-------- Interviewtext --------

"Mich interessieren Bücher, die mehr Fragen stellen als Antworten geben"
Im Interview mit Thies Ibold, Herausgeber des Buches "A Warburg Workbook" über freies Arbeiten ohne Druck und ovale Spannungen in eckigen Räumen.
Lieber Thies, woher kam die Idee, ein Workbook über Aby Warburgs Ideen und das Warburg-Haus zu machen?
Seit 14 Jahren werde ich immer wieder im Warburg-Haus in Eppendorf als Fotograf gebucht. Ich habe dort Buchpräsentationen und Feierlichkeiten der Universität Hamburg fotografiert. Das Warburg-Haus gehört der Warburg-Stiftung und ist eine eigenständige Institution. Die Universität Hamburg nutzt das Haus aber viel für Tagungen, Kongresse und Feierlichkeiten. Das Alltägliche der Projektarbeit befriedigt einen begrenzt, weil man im Auftrag arbeitet und wenig Raum und Möglichkeiten hat, eigene Ideen umzusetzen. Nachdem ich das Team besser kennengelernt hatte, kam die Idee auf, eine freie Arbeit zu machen. Eine freie Arbeit ohne Druck, ohne zeitliche Begrenzung und finanzielles Limit, das war die Grundidee.

--------

## Aufgabe 1
Ersetze „Herausgeber“ durch „Autor“ und gib dabei den Abschnitt des Interviewtexts zwischen „Im Interview mit“ und „Warburg-Haus zu machen?“ einschließlich erneut wieder.
## Aufgabe 2
Beantworte anhand des Interviewtexts:
(a) Seit wie vielen Jahren wird Thies Ibold im Warburg-Haus als Fotograf gebucht?
(b) Wem gehört das Warburg-Haus?
(c) Wie heißt das Buch, dessen Herausgeber Thies Ibold ist?

-------- Angezeigte Datensätze --------

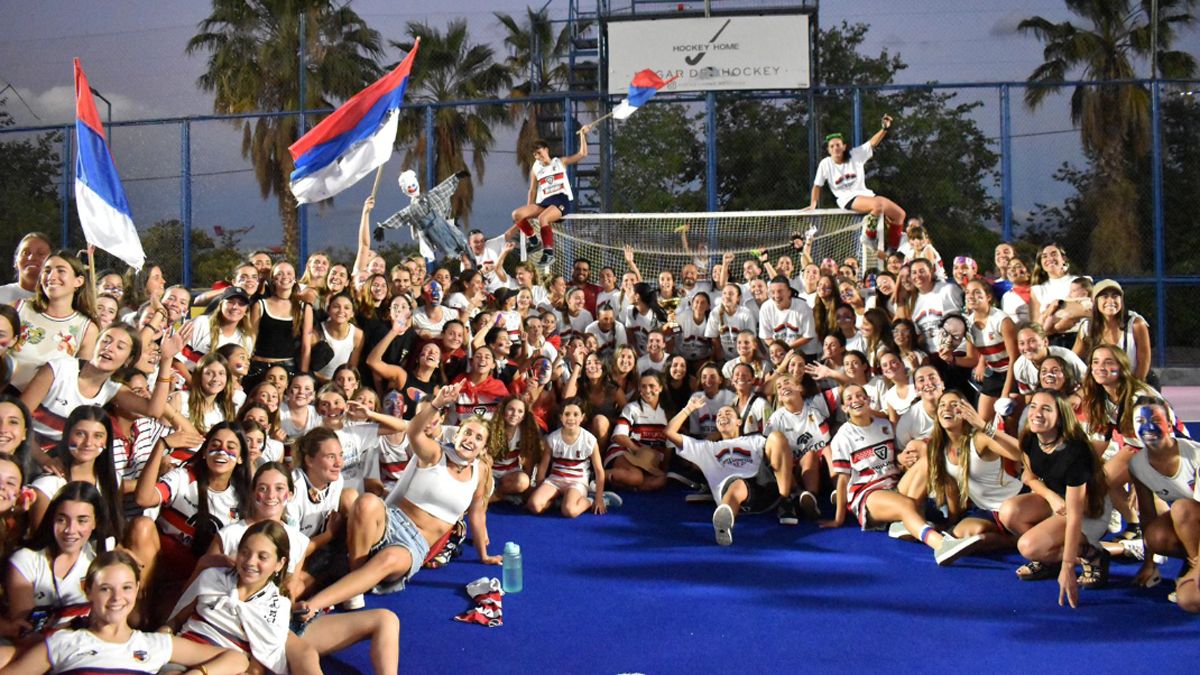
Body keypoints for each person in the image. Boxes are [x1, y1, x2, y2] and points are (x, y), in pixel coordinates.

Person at [293, 383, 500, 615]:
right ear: (457, 434)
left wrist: (484, 555)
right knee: (367, 501)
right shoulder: (435, 453)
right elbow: (413, 432)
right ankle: (355, 585)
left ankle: (313, 604)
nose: (471, 439)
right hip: (391, 520)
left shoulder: (481, 472)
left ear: (483, 447)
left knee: (389, 558)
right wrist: (436, 404)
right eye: (467, 432)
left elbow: (477, 513)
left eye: (478, 437)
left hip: (414, 544)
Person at [0, 550, 247, 674]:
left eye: (126, 588)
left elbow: (236, 659)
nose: (117, 598)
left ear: (137, 589)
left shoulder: (154, 644)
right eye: (105, 589)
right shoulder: (64, 642)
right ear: (88, 591)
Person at [821, 384, 984, 566]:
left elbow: (896, 457)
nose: (855, 400)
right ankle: (941, 545)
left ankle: (911, 523)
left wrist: (901, 459)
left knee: (928, 461)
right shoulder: (842, 437)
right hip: (867, 494)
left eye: (859, 395)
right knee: (906, 505)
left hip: (894, 486)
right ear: (844, 408)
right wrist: (838, 519)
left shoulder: (884, 426)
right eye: (849, 398)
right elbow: (842, 480)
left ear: (868, 400)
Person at [998, 390, 1113, 607]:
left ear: (1060, 417)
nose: (1036, 413)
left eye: (1046, 409)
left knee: (1028, 547)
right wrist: (1051, 497)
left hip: (1088, 511)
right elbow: (1029, 477)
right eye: (1033, 406)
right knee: (1009, 512)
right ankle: (1048, 558)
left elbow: (1075, 515)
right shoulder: (1031, 438)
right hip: (1058, 501)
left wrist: (1068, 566)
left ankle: (1092, 554)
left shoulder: (1075, 452)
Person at [666, 397, 797, 545]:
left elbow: (781, 455)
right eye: (719, 415)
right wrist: (688, 409)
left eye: (728, 413)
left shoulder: (755, 440)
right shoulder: (708, 448)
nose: (723, 416)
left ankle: (786, 500)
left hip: (763, 488)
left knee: (777, 437)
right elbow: (669, 432)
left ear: (739, 422)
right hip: (734, 492)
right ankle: (724, 523)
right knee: (738, 484)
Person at [5, 482, 114, 635]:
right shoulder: (25, 560)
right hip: (38, 646)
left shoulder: (101, 559)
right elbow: (24, 634)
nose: (70, 530)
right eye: (62, 520)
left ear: (96, 522)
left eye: (82, 520)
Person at [1125, 397, 1200, 601]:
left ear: (1169, 424)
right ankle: (1193, 565)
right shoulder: (1137, 464)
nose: (1148, 427)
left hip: (1191, 516)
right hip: (1193, 522)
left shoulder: (1195, 455)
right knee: (1155, 536)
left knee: (1181, 509)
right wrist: (1149, 563)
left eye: (1156, 420)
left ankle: (1195, 571)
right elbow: (1147, 514)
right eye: (1140, 421)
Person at [806, 115, 906, 250]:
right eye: (832, 146)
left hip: (866, 195)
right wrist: (813, 203)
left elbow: (872, 143)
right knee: (878, 206)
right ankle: (868, 236)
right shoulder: (825, 164)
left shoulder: (855, 155)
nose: (835, 148)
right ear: (828, 150)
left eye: (838, 145)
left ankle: (893, 250)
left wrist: (884, 129)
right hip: (847, 199)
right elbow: (817, 185)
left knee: (900, 214)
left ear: (844, 147)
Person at [9, 252, 100, 391]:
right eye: (47, 271)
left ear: (78, 281)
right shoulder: (18, 308)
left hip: (45, 402)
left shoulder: (87, 329)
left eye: (61, 271)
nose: (51, 277)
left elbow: (79, 381)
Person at [509, 126, 593, 267]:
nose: (537, 156)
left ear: (546, 150)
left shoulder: (560, 162)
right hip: (545, 202)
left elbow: (582, 153)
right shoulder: (536, 168)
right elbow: (532, 190)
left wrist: (583, 135)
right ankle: (534, 242)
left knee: (543, 218)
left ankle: (548, 253)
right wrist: (529, 210)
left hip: (561, 199)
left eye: (539, 152)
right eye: (535, 154)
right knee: (517, 214)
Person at [526, 399, 616, 518]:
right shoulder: (553, 438)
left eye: (575, 414)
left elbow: (599, 471)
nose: (571, 418)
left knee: (569, 511)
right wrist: (539, 489)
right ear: (561, 417)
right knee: (534, 505)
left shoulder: (589, 440)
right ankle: (558, 500)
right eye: (567, 414)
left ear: (582, 417)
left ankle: (590, 500)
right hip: (555, 480)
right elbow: (543, 467)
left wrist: (598, 498)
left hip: (577, 482)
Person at [1072, 279, 1152, 383]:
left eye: (1115, 296)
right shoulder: (1087, 327)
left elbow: (1143, 363)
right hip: (1101, 385)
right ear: (1095, 301)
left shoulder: (1136, 324)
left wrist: (1132, 388)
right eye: (1104, 296)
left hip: (1134, 382)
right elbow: (1072, 359)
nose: (1110, 301)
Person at [0, 232, 52, 304]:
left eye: (41, 254)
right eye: (25, 253)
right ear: (15, 261)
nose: (32, 258)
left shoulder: (60, 299)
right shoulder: (2, 295)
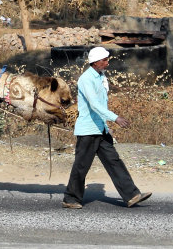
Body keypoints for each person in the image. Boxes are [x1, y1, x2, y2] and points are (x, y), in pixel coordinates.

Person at [63, 47, 152, 209]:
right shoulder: (86, 79)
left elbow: (102, 104)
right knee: (81, 166)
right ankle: (70, 198)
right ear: (95, 62)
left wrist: (106, 125)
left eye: (107, 59)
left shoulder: (100, 77)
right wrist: (115, 118)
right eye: (104, 60)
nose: (107, 62)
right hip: (88, 130)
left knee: (114, 162)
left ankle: (131, 195)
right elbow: (94, 104)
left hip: (100, 129)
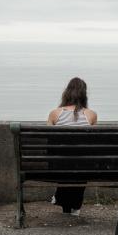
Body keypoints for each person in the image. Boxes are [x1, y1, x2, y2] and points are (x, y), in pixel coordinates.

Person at [48, 77, 97, 216]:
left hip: (59, 166)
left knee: (65, 162)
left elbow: (50, 144)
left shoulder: (55, 114)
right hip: (82, 166)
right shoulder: (91, 115)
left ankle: (62, 202)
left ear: (67, 93)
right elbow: (93, 145)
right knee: (80, 163)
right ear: (84, 95)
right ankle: (76, 206)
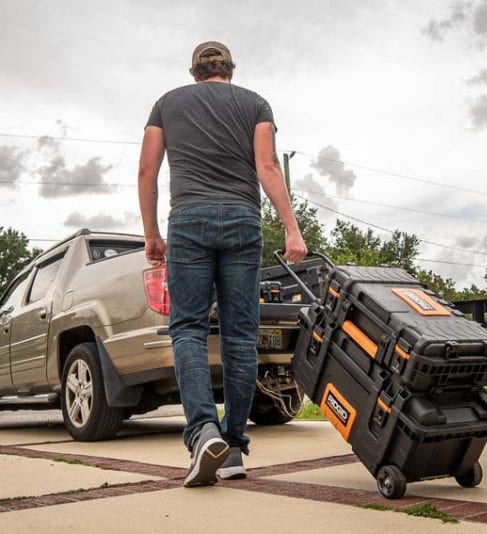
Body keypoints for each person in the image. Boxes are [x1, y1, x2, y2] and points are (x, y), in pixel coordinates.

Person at [138, 41, 307, 487]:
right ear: (229, 70)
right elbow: (267, 165)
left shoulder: (166, 104)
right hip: (241, 220)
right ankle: (232, 446)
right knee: (239, 335)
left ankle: (202, 431)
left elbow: (147, 172)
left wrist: (152, 233)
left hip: (189, 221)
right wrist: (292, 228)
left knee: (189, 329)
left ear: (195, 71)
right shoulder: (255, 103)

--------

## Ausgabe 1
Im Interview mit Thies Ibold, Autor des Buches "A Warburg Workbook" über freies Arbeiten ohne Druck und ovale Spannungen in eckigen Räumen.
Lieber Thies, woher kam die Idee, ein Workbook über Aby Warburgs Ideen und das Warburg-Haus zu machen?

## Ausgabe 2
(a) Seit 14 Jahren.
(b) Der Warburg-Stiftung.
(c) „A Warburg Workbook“.